第一話 アタイだって悩んでるモン!
彼女の名は
ガリガリ。
チャームポイントはそばかす(あるいはニキビ痕)と、大きな前歯(出っ歯ともいう)。
それからなんといってもぽっちゃりとした愛らしい体型(つまり小太り体型)。
ルックスに自信はないけれど、愛嬌には自信アリ。
夢はお茶の間のアイドルか演技派女優。
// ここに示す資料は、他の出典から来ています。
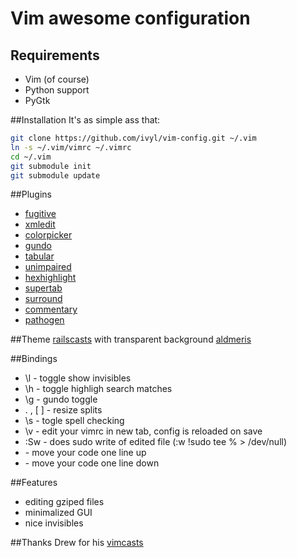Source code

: # Vim awesome configuration

## Requirements
* Vim (of course)
* Python support
* PyGtk

##Installation
It's as simple ass that:

```bash
git clone https://github.com/ivyl/vim-config.git ~/.vim
ln -s ~/.vim/vimrc ~/.vimrc
cd ~/.vim
git submodule init
git submodule update
```

##Plugins
* [fugitive](https://github.com/tpope/vim-fugitive)
* [xmledit](https://github.com/sukima/xmledit/)
* [colorpicker](https://github.com/vim-scripts/VIM-Color-Picker)
* [gundo](https://github.com/sjl/gundo.vim)
* [tabular](https://github.com/godlygeek/tabular)
* [unimpaired](https://github.com/tpope/vim-unimpaired)
* [hexhighlight](http://www.vim.org/scripts/script.php?script_id=2937)
* [supertab](http://www.vim.org/scripts/script.php?script_id=1643)
* [surround](https://github.com/tpope/vim-surround)
* [commentary](https://github.com/tpope/vim-commentary)
* [pathogen](https://github.com/tpope/vim-pathogen)

##Theme
[railscasts](http://railscasts.com/about) with transparent background
[aldmeris](http://www.vim.org/scripts/script.php?script_id=3673)

##Bindings
* \l - toggle show invisibles
* \h - toggle highligh search matches
* \g - gundo toggle
* \. \, \[ \] - resize splits
* \s - togle spell checking
* \v - edit your vimrc in new tab, config is reloaded on save
* :Sw - does sudo write of edited file (:w !sudo tee % > /dev/null)
* <C-Up> - move your code one line up
* <C-Down> - move your code one line down

##Features
* editing gziped files
* minimalized GUI
* nice invisibles


##Thanks
Drew for his [vimcasts](http://vimcasts.org/)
可愛いだけのアイドルじゃダメだと豪語しています。
この物語は、恋も夢も両方つかみとりたいと願う
あつかましくも純情な乙女
ガリガリの奮闘記です。
いつも明るくて元気な
ガリガリだけど、ヒト並みに悩みもあるようです(どうぶつのくせに)。
雨の日は特に、気圧の関係なのかヒステリックな
ガリガリ。
すこぶる機嫌が悪いです。
こういう時は放置しとくのがいちばん。
さわらぬ
ガリガリにたたりなしです。
次の日も
ガリガリは大きなためいきをついていました。
そこへ現れたのが、現在さんちゃ村住人のお悩み相談窓口である
ロボ。
ガリガリの悩みを自ら聞いてあげるなんて、
ロボもずいぶんと心が広くなったものです。
演技派女優を目指す
ガリガリ。
「また」ということは、わりと頻繁にオーディションを受けている模様。
口ばかりじゃなくちゃんと行動に出ているとは・・・
身の程を知っているのかいないのか、どちらにせよたいした根性です。
「そいつは弱ったな」
この話を聞いて本当に弱ったのは
ロボの方だったに違いありません。
しかし、どんなお悩みにもちゃんと真剣に聞いてあげる優しい
ロボ。
「岩その1」とか「ヤシその2」とかじゃなくて良かったじゃない、
ガリガリ。
「村人その1」だったらまさに
ガリガリの
さんちゃ村での役回りそのままだし
演技派女優ならここらへんで熱演しとくのが相応です。
目立ちたがり根性でダダをこねる
ガリガリ。
ヤダって言っても、
ロボはオーディションの審査員じゃないんだし。
じゃあどんな役なら納得するというのでしょうか。
え?
「おいもカステラ王国のプリンセス」?
色んな意味でお似合いなので、絶句です。
しかし、
ロボは愛のムチとも言える厳しいひとことを言い放ちます。
「何かを手に入れたければ、何かを捨てないといけねぇようになってんだ!」
ヒロインの座を手に入れたかったら、今はプライドを捨てろということです。
サバンナは自分を変えるために村を捨てました。
ララミーは新しい家具のために
じゅんこポンからもらった家具を捨てました。
ビアンカは恋のために友情さえも捨てる女です。
ロボも、今までにいろんなもの捨てて生きて来たのでしょう。
ロボは真剣に、「捨てる勇気」を持つ事を
ガリガリに教えました。
そして、この日を境に
ガリガリは
ロボにほのかな恋心を抱くようになったのでした。
しかし、
ガリガリが
ロボのアドバイスをちゃんと理解したかどうかは甚だ疑問です。